I have a pup and want to breed her when she is older but her mum is Kc registered but the dad is registered with dwkc would I be able to register her pups with the kennel club ? 

Thanks for any help


----------



## Siskin (Nov 13, 2012)

I'll get a mod to move this post as it's not in the right section of the forum.mthis bit is for suggestions relations to the forum itself not anything to do with animals.
But to answer your question, I'm afraid it's a no. The DWKC is nothing to do with the KC and is just a registry that anyone can register any old dog and is generally used by back yard breeders to kid unsuspecting buyers that they have a KC registered dog. Nothing to stop you breeding your dog if you really want to do that, but they cannot be registered with the KC.


----------



## Shaun garland (Jan 7, 2019)

Ok thanks will this effect pricing of pups much as well as the stud is Kc registered


----------



## Siskin (Nov 13, 2012)

Yes, should be a lower price for non KC registered pups


----------



## Siskin (Nov 13, 2012)

I presume before breeding your dog you will have the various health tests done for whatever breed she is, not just a health check at the vets, be getting a breeders licence from you council as is required by the new regulations and be registering as a business with HMRC if the puppies you sell total more then £1000


----------



## Happy Paws2 (Sep 13, 2008)

Yes it will affect the price, you can't charge as much as both as both parents been KC registered.

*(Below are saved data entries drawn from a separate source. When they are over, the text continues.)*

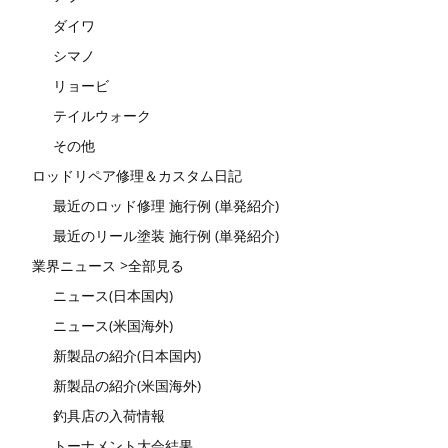
ダイワ
シマノ
リョービ
テイルウォーク
その他
ロッドリペア修理＆カスタム日記
最近のロッド修理 施行例 (単発紹介)
最近のリール塗装 施行例 (単発紹介)
業界ニュース >全部見る
ニュース(日本国内)
ニュース(米国海外)
新製品の紹介(日本国内)
新製品の紹介(米国海外)
釣具店の入荷情報
トーナメント大会結果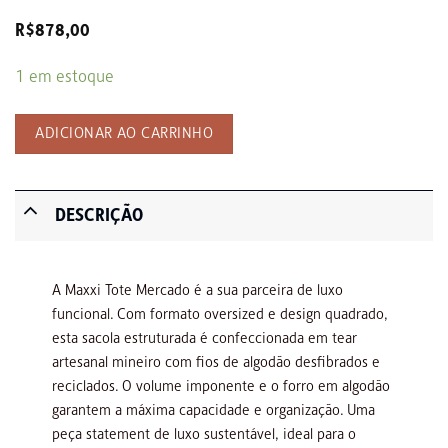
R$
878,00
1 em estoque
ADICIONAR AO CARRINHO
DESCRIÇÃO
A Maxxi Tote Mercado é a sua parceira de luxo
funcional. Com formato oversized e design quadrado,
esta sacola estruturada é confeccionada em tear
artesanal mineiro com fios de algodão desfibrados e
reciclados. O volume imponente e o forro em algodão
garantem a máxima capacidade e organização. Uma
peça statement de luxo sustentável, ideal para o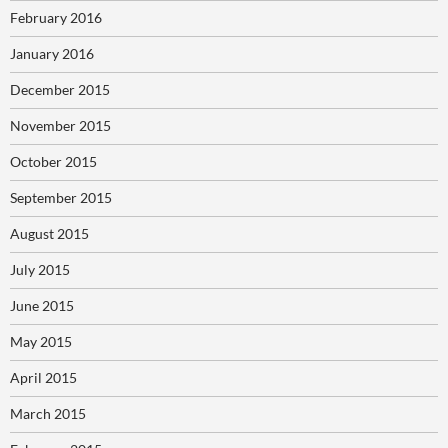
February 2016
January 2016
December 2015
November 2015
October 2015
September 2015
August 2015
July 2015
June 2015
May 2015
April 2015
March 2015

May I ask what breed she is and why you want to breed from her?


----------



## simplysardonic (Sep 1, 2009)

Shaun garland said:


> Ok thanks will this effect pricing of pups much as well as the stud is Kc registered


Don't forget about the new laws that have recently come into effect, if you make £1000 or more from the sale of the puppies you need a licence.

There are a lot of other provisos as well, you really need to look into it (along with all the other extensive things like health testing, finding a mentor etc) before thinking about breeding.

The DWKC isn't remotely reputable, they will register anything, I know of someone who registered a non existent rottweiler under a made-up name in an unrecognised colour & got papers through!


----------